Problem to solve
Scan the material below for lines with the word "left" and report how many there are, with nothing added.

Data supplied
-*-*-

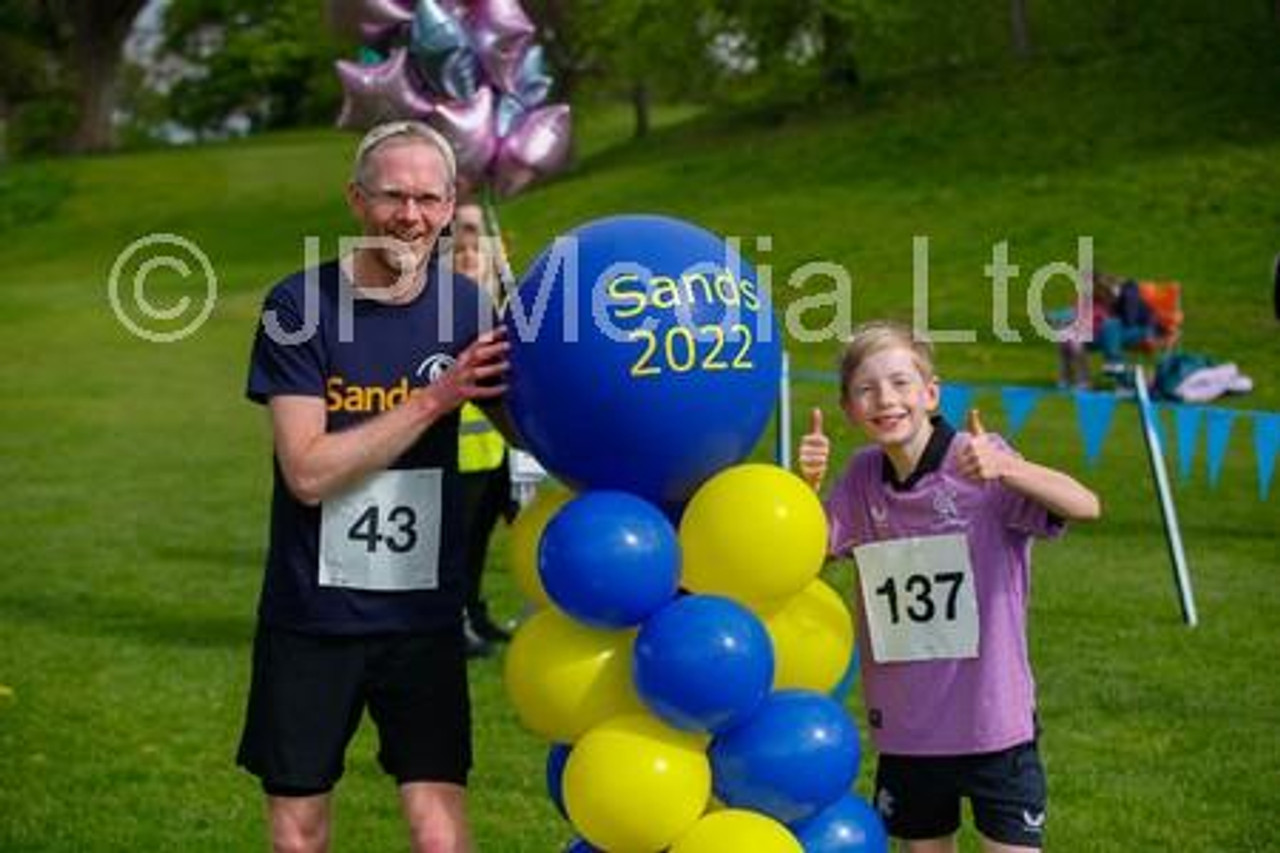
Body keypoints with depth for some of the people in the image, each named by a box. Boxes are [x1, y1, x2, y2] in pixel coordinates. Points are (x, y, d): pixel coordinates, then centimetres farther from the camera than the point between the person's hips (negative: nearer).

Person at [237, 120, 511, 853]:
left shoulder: (466, 306, -1)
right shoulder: (301, 306, -9)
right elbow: (309, 472, -17)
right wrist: (434, 401, -22)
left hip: (425, 614, 1)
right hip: (312, 616, -1)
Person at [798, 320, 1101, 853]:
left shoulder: (977, 460, -14)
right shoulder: (863, 477, 3)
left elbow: (1085, 506, -26)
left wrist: (1005, 468, -43)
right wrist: (808, 484, -16)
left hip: (993, 719, -4)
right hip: (905, 725, 5)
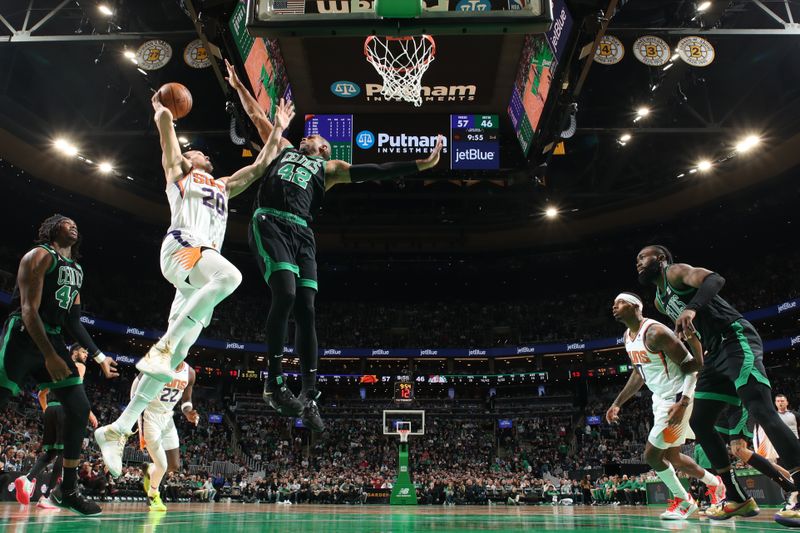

-*-*-

Output of the task
6